Figure 3 is a graph of the effect of running a blower after the end of the cooling cycle. The study was done by the Florida Solar Energy Center and shows that the latent load loss (or moisture re-evaporated into the space) is almost exactly equal to the sensible load gained by running the fan at the end of the cooling cycle. This effectively turns the evaporator coil into an evaporative cooler re-evaporating the moisture on the coil back into the space. This is moisture that has already been paid for to remove from the space. This can happen with either the forced 30 to 45 seconds of run time at the end of the cooling cycle or by running the fan on continuous mode. Either way this is very detrimental to the actual delivered moisture removal capacity of the equipment.

Figure 4. (Click on the image for an enlarged view.)

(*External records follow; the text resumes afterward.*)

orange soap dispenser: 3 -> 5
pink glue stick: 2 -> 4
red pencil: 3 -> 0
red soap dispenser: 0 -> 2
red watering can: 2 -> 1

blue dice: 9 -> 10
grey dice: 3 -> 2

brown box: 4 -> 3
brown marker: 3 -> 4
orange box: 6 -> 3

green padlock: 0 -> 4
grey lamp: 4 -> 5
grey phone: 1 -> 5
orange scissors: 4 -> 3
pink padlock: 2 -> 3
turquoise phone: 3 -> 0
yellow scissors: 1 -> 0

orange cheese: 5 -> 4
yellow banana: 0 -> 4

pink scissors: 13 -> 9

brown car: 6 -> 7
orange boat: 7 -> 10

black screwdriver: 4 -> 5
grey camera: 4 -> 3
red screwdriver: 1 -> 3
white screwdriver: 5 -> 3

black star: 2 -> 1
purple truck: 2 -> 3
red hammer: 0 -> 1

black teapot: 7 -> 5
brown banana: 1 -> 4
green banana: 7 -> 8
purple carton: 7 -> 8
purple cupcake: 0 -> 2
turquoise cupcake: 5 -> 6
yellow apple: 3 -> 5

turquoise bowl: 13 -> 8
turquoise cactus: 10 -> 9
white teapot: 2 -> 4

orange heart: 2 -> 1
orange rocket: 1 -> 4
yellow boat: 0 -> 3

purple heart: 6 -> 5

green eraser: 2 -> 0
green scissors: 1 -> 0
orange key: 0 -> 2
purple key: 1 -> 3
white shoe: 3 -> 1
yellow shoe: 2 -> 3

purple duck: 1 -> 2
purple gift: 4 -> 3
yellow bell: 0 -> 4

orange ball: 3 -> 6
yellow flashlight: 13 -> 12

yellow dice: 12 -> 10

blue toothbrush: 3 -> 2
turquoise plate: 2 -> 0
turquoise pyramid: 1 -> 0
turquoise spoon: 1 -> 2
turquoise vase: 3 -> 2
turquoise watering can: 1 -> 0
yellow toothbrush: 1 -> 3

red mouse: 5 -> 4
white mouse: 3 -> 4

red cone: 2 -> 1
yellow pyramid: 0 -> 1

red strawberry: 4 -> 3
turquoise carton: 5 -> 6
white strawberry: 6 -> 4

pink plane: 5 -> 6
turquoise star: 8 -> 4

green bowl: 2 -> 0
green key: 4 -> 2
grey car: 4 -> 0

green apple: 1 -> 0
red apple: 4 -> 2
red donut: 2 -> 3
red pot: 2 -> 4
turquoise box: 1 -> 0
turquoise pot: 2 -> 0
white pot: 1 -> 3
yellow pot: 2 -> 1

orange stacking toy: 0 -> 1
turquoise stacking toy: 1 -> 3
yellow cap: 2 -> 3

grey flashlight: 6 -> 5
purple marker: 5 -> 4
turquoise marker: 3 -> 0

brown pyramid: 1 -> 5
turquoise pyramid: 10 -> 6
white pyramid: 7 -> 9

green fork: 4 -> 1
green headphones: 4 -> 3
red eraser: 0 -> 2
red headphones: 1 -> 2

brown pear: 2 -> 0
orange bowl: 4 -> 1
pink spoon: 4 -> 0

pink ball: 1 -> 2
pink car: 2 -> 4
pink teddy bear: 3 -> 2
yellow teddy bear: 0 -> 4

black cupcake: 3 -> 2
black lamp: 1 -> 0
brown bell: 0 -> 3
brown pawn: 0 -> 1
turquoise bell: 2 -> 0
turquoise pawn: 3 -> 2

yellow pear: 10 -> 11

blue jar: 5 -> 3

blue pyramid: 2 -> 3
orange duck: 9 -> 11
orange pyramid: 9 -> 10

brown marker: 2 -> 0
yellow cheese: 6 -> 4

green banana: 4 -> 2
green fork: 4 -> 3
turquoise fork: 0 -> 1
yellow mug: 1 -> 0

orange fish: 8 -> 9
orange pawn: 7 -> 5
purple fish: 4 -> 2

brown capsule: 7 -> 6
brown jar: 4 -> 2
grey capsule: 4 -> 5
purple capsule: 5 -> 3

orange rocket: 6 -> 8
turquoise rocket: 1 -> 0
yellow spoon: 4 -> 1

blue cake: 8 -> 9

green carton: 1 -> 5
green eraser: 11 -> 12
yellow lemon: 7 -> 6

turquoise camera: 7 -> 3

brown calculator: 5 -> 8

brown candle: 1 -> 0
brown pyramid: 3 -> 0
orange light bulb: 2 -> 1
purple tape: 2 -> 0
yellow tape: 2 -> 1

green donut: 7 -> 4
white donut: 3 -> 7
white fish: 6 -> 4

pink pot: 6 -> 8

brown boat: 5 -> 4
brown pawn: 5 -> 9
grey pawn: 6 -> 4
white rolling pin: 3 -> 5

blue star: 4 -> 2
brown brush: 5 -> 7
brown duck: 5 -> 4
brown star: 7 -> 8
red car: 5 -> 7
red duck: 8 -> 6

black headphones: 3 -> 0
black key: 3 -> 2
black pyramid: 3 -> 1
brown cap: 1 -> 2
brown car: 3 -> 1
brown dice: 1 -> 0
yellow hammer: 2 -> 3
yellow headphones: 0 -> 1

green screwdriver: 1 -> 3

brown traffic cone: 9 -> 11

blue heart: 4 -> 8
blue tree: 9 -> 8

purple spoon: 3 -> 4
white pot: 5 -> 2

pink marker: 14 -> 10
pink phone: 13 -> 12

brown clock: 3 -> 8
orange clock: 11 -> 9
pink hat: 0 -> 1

Figure 4 shows the relative humidity measured directly after the evaporator coil in an air handler. The spike at the beginning of the cycle shows that moisture is being re-evaporated off the coil for over 30 seconds at the beginning of the cooling cycle. The dehumidification capacity of the system is greatly reduced because the re-evaporation of the moisture on the coil makes it take longer for the coil to get re-saturated so that it can reach its peak efficiency. The fluctuations in relative humidity show that the system does not balance out to its maximum dehumidifying capacity until after it has been running for over seven minutes.

Figure 5. (Click on the image for an enlarged view.)

Figure 5 shows the relative humidity readings taken directly after the evaporator coil on the same system as shown in Figure 4, but with the addition of the AC-Enhancer. In Figure 5 the relative humidity coming off the coil dropped drastically when the system started because the blower was held off when the compressor started. The coil started cooling off and pulling the moisture from the surrounding air. This held the moisture that was on the coil from the previous cycle on the coil and eliminated the re-evaporation. Then once the blower came on low speed, the coil stayed cold and kept pulling moisture out of the space. The blower was then brought on full speed and the peak dehumidification capacity was reached in less than two minutes. Because the re-evaporation of the water on the coil was eliminated, the system actually started dehumidifying the air almost immediately when it started up. The total moisture removal of the system is increased dramatically.